• [Directive]: Without the pictures, output the lines of the material from the very first through the one that holds "Server 2008 R2**".

• [Records supplied]:
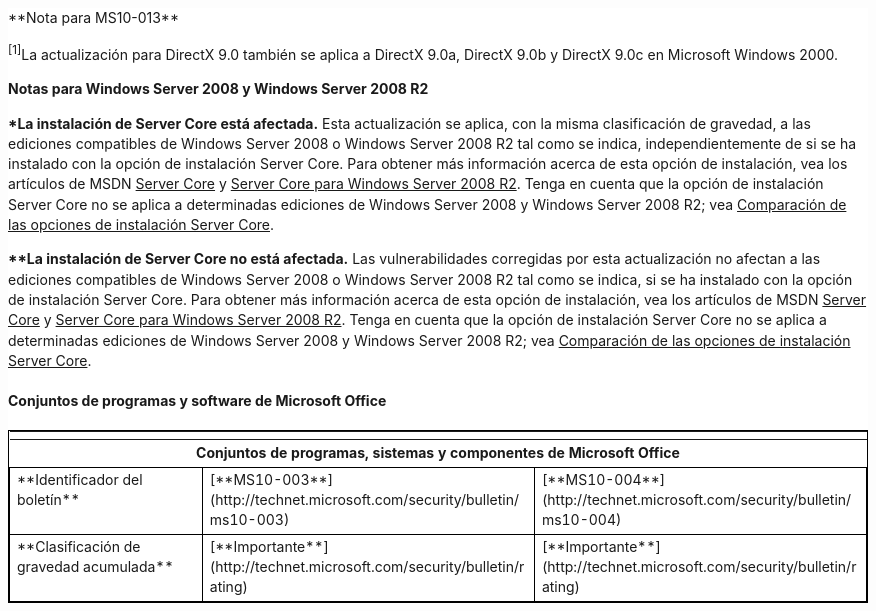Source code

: </table>
<p> </p>
**Nota para MS10-013**

<sup>[1]</sup>La actualización para DirectX 9.0 también se aplica a DirectX 9.0a, DirectX 9.0b y DirectX 9.0c en Microsoft Windows 2000.

**Notas para Windows Server 2008 y Windows Server 2008 R2**

**\*La instalación de Server Core está afectada.** Esta actualización se aplica, con la misma clasificación de gravedad, a las ediciones compatibles de Windows Server 2008 o Windows Server 2008 R2 tal como se indica, independientemente de si se ha instalado con la opción de instalación Server Core. Para obtener más información acerca de esta opción de instalación, vea los artículos de MSDN [Server Core](http://msdn.microsoft.com/en-us/library/ms723891(vs.85).aspx) y [Server Core para Windows Server 2008 R2](http://msdn.microsoft.com/en-us/library/ee391631(vs.85).aspx). Tenga en cuenta que la opción de instalación Server Core no se aplica a determinadas ediciones de Windows Server 2008 y Windows Server 2008 R2; vea [Comparación de las opciones de instalación Server Core](http://www.microsoft.com/windowsserver2008/en/us/compare-core-installation.aspx).

**\*\*La instalación de Server Core no está afectada.** Las vulnerabilidades corregidas por esta actualización no afectan a las ediciones compatibles de Windows Server 2008 o Windows Server 2008 R2 tal como se indica, si se ha instalado con la opción de instalación Server Core. Para obtener más información acerca de esta opción de instalación, vea los artículos de MSDN [Server Core](http://msdn.microsoft.com/en-us/library/ms723891(vs.85).aspx) y [Server Core para Windows Server 2008 R2](http://msdn.microsoft.com/en-us/library/ee391631(vs.85).aspx). Tenga en cuenta que la opción de instalación Server Core no se aplica a determinadas ediciones de Windows Server 2008 y Windows Server 2008 R2; vea [Comparación de las opciones de instalación Server Core](http://www.microsoft.com/windowsserver2008/en/us/compare-core-installation.aspx).

#### Conjuntos de programas y software de Microsoft Office

<p> </p>
<table style="border:1px solid black;">
<tr class="thead">
<th>
</th>
<th>
</th>
<th>
</th>
</tr>
<tr>
<th colspan="3">
Conjuntos de programas, sistemas y componentes de Microsoft Office
</th>
</tr>
<tr>
<td style="border:1px solid black;">
**Identificador del boletín**
</td>
<td style="border:1px solid black;">
[**MS10-003**](http://technet.microsoft.com/security/bulletin/ms10-003)
</td>
<td style="border:1px solid black;">
[**MS10-004**](http://technet.microsoft.com/security/bulletin/ms10-004)
</td>
</tr>
<tr class="alternateRow">
<td style="border:1px solid black;">
**Clasificación de gravedad acumulada**
</td>
<td style="border:1px solid black;">
[**Importante**](http://technet.microsoft.com/security/bulletin/rating)
</td>
<td style="border:1px solid black;">
[**Importante**](http://technet.microsoft.com/security/bulletin/rating)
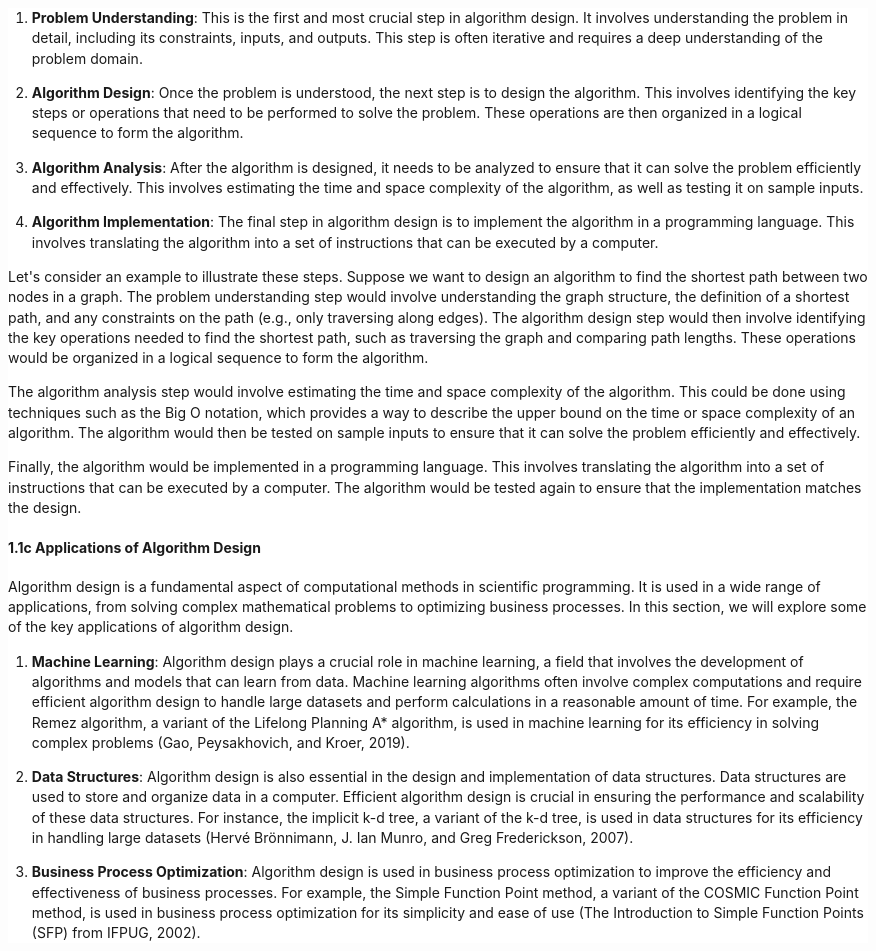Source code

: 1. **Problem Understanding**: This is the first and most crucial step in algorithm design. It involves understanding the problem in detail, including its constraints, inputs, and outputs. This step is often iterative and requires a deep understanding of the problem domain.

2. **Algorithm Design**: Once the problem is understood, the next step is to design the algorithm. This involves identifying the key steps or operations that need to be performed to solve the problem. These operations are then organized in a logical sequence to form the algorithm.

3. **Algorithm Analysis**: After the algorithm is designed, it needs to be analyzed to ensure that it can solve the problem efficiently and effectively. This involves estimating the time and space complexity of the algorithm, as well as testing it on sample inputs.

4. **Algorithm Implementation**: The final step in algorithm design is to implement the algorithm in a programming language. This involves translating the algorithm into a set of instructions that can be executed by a computer.

Let's consider an example to illustrate these steps. Suppose we want to design an algorithm to find the shortest path between two nodes in a graph. The problem understanding step would involve understanding the graph structure, the definition of a shortest path, and any constraints on the path (e.g., only traversing along edges). The algorithm design step would then involve identifying the key operations needed to find the shortest path, such as traversing the graph and comparing path lengths. These operations would be organized in a logical sequence to form the algorithm.

The algorithm analysis step would involve estimating the time and space complexity of the algorithm. This could be done using techniques such as the Big O notation, which provides a way to describe the upper bound on the time or space complexity of an algorithm. The algorithm would then be tested on sample inputs to ensure that it can solve the problem efficiently and effectively.

Finally, the algorithm would be implemented in a programming language. This involves translating the algorithm into a set of instructions that can be executed by a computer. The algorithm would be tested again to ensure that the implementation matches the design.

#### 1.1c Applications of Algorithm Design

Algorithm design is a fundamental aspect of computational methods in scientific programming. It is used in a wide range of applications, from solving complex mathematical problems to optimizing business processes. In this section, we will explore some of the key applications of algorithm design.

1. **Machine Learning**: Algorithm design plays a crucial role in machine learning, a field that involves the development of algorithms and models that can learn from data. Machine learning algorithms often involve complex computations and require efficient algorithm design to handle large datasets and perform calculations in a reasonable amount of time. For example, the Remez algorithm, a variant of the Lifelong Planning A* algorithm, is used in machine learning for its efficiency in solving complex problems (Gao, Peysakhovich, and Kroer, 2019).

2. **Data Structures**: Algorithm design is also essential in the design and implementation of data structures. Data structures are used to store and organize data in a computer. Efficient algorithm design is crucial in ensuring the performance and scalability of these data structures. For instance, the implicit k-d tree, a variant of the k-d tree, is used in data structures for its efficiency in handling large datasets (Hervé Brönnimann, J. Ian Munro, and Greg Frederickson, 2007).

3. **Business Process Optimization**: Algorithm design is used in business process optimization to improve the efficiency and effectiveness of business processes. For example, the Simple Function Point method, a variant of the COSMIC Function Point method, is used in business process optimization for its simplicity and ease of use (The Introduction to Simple Function Points (SFP) from IFPUG, 2002).
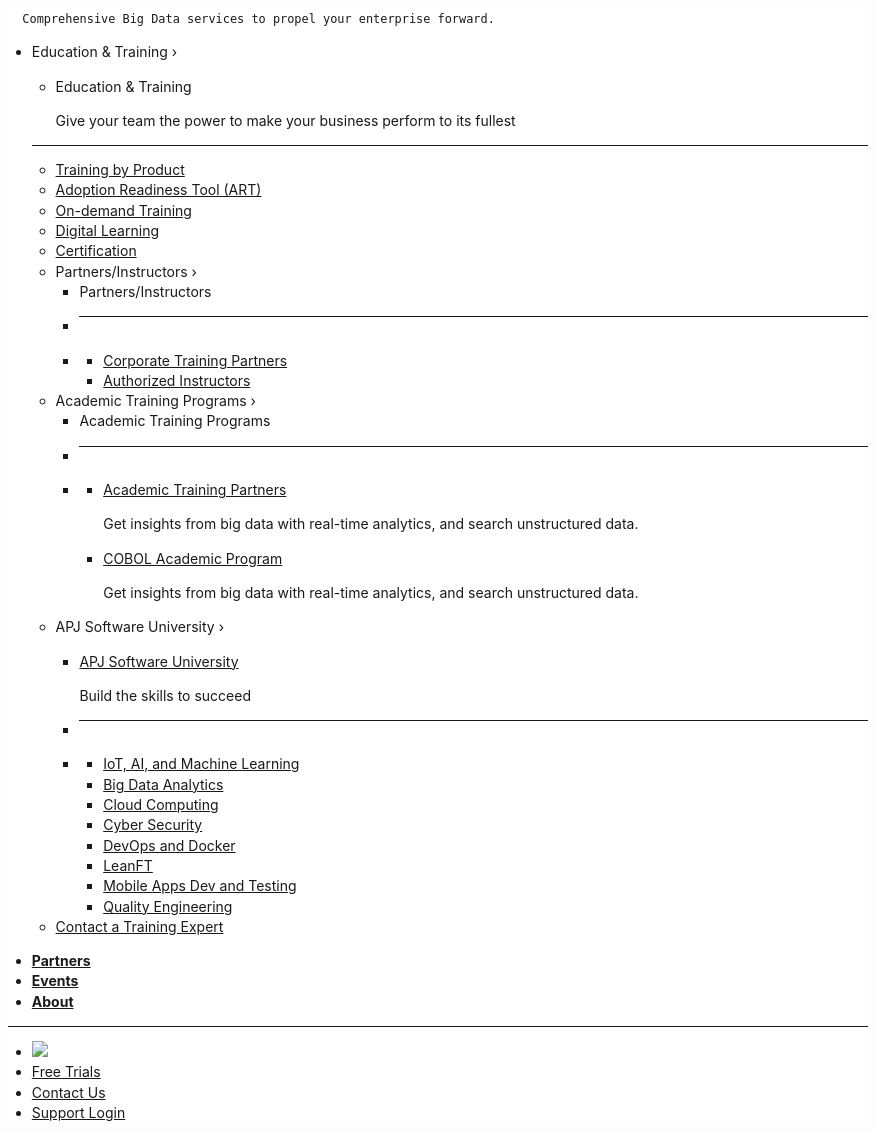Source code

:       Comprehensive Big Data services to propel your enterprise forward.
  + Education & Training ›
    - Education & Training

      Give your team the power to make your business perform to its fullest
    - ---
    - [Training by Product](https://www.microfocus.com/training/)
    - [Adoption Readiness Tool (ART)](https://microfocus.viewcentral.com/events/uploads/microfocus/art.html)
    - [On-demand Training](https://www.microfocus.com/ondemand/)
    - [Digital Learning](https://microfocus.viewcentral.com/events/uploads/microfocus/index.html)
    - [Certification](https://www.microfocus.com/training/certification/)
    - Partners/Instructors ›
      * Partners/Instructors
      * ---
      * + [Corporate Training Partners](https://www.microfocus.com/training/partners/training-partner-program/)
        + [Authorized Instructors](https://www.microfocus.com/training/partners/authorized-instructor-program/)
    - Academic Training Programs ›
      * Academic Training Programs
      * ---
      * + [Academic Training Partners](https://www.microfocus.com/training/partners/academic-training-partner-program/)

          Get insights from big data with real-time analytics, and search unstructured data.
        + [COBOL Academic Program](http://academic.microfocus.com/students.asp)

          Get insights from big data with real-time analytics, and search unstructured data.
    - APJ Software University ›
      * [APJ Software University](https://www.microfocus.com/education/software-university)

        Build the skills to succeed
      * ---
      * + [IoT, AI, and Machine Learning](https://www.microfocus.com/education/iot-ai-and-machine-learning)
        + [Big Data Analytics](https://www.microfocus.com/education/big-data-analytics)
        + [Cloud Computing](https://www.microfocus.com/education/cloud-computing)
        + [Cyber Security](https://www.microfocus.com/education/cyber-security)
        + [DevOps and Docker](https://www.microfocus.com/education/devops-and-docker)
        + [LeanFT](https://www.microfocus.com/education/leanft)
        + [Mobile Apps Dev and Testing](https://www.microfocus.com/education/mobile-apps-dev-and-testing)
        + [Quality Engineering](https://www.microfocus.com/education/quality-engineering)
    - [Contact a Training Expert](https://www.microfocus.com/training/request-training/)
* [**Partners**](https://www.microfocus.com/partners)
* [**Events**](https://www.microfocus.com/resources/events/)
* [**About**](https://www.microfocus.com/about/)

---

* ![](https://uploads-ssl.webflow.com/5af0a0f1187a2d5373324872/5b20db58e12ba60fe1da1855_search_bar_magnifying_glass-01.svg)
* [Free Trials](https://www.microfocus.com/free-trial)
* [Contact Us](https://www.microfocus.com/contact?utm_source=utility_nav)
* [Support Login](https://www.microfocus.com/support-and-services/support-login/)
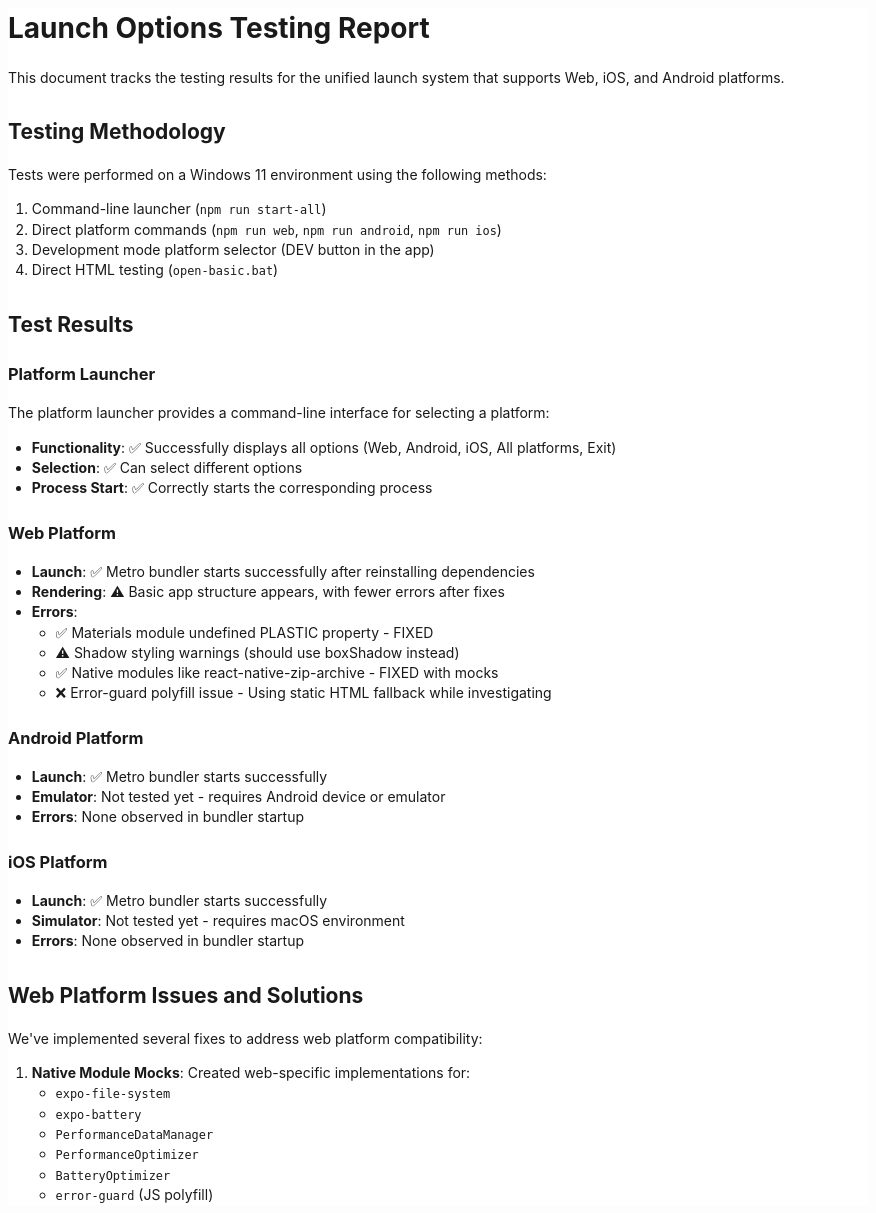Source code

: # Launch Options Testing Report

This document tracks the testing results for the unified launch system that supports Web, iOS, and Android platforms.

## Testing Methodology

Tests were performed on a Windows 11 environment using the following methods:

1. Command-line launcher (`npm run start-all`)
2. Direct platform commands (`npm run web`, `npm run android`, `npm run ios`)
3. Development mode platform selector (DEV button in the app)
4. Direct HTML testing (`open-basic.bat`)

## Test Results

### Platform Launcher

The platform launcher provides a command-line interface for selecting a platform:

- **Functionality**: ✅ Successfully displays all options (Web, Android, iOS, All platforms, Exit)
- **Selection**: ✅ Can select different options
- **Process Start**: ✅ Correctly starts the corresponding process

### Web Platform

- **Launch**: ✅ Metro bundler starts successfully after reinstalling dependencies
- **Rendering**: ⚠️ Basic app structure appears, with fewer errors after fixes
- **Errors**:
  - ✅ Materials module undefined PLASTIC property - FIXED
  - ⚠️ Shadow styling warnings (should use boxShadow instead)
  - ✅ Native modules like react-native-zip-archive - FIXED with mocks
  - ❌ Error-guard polyfill issue - Using static HTML fallback while investigating

### Android Platform

- **Launch**: ✅ Metro bundler starts successfully
- **Emulator**: Not tested yet - requires Android device or emulator
- **Errors**: None observed in bundler startup

### iOS Platform

- **Launch**: ✅ Metro bundler starts successfully
- **Simulator**: Not tested yet - requires macOS environment
- **Errors**: None observed in bundler startup

## Web Platform Issues and Solutions

We've implemented several fixes to address web platform compatibility:

1. **Native Module Mocks**: Created web-specific implementations for:
   - `expo-file-system`
   - `expo-battery`
   - `PerformanceDataManager`
   - `PerformanceOptimizer`
   - `BatteryOptimizer`
   - `error-guard` (JS polyfill)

• [Written reply]:
Source code

: </table>
<p> </p>
**Nota para MS10-013**

<sup>[1]</sup>La actualización para DirectX 9.0 también se aplica a DirectX 9.0a, DirectX 9.0b y DirectX 9.0c en Microsoft Windows 2000.

**Notas para Windows Server 2008 y Windows Server 2008 R2**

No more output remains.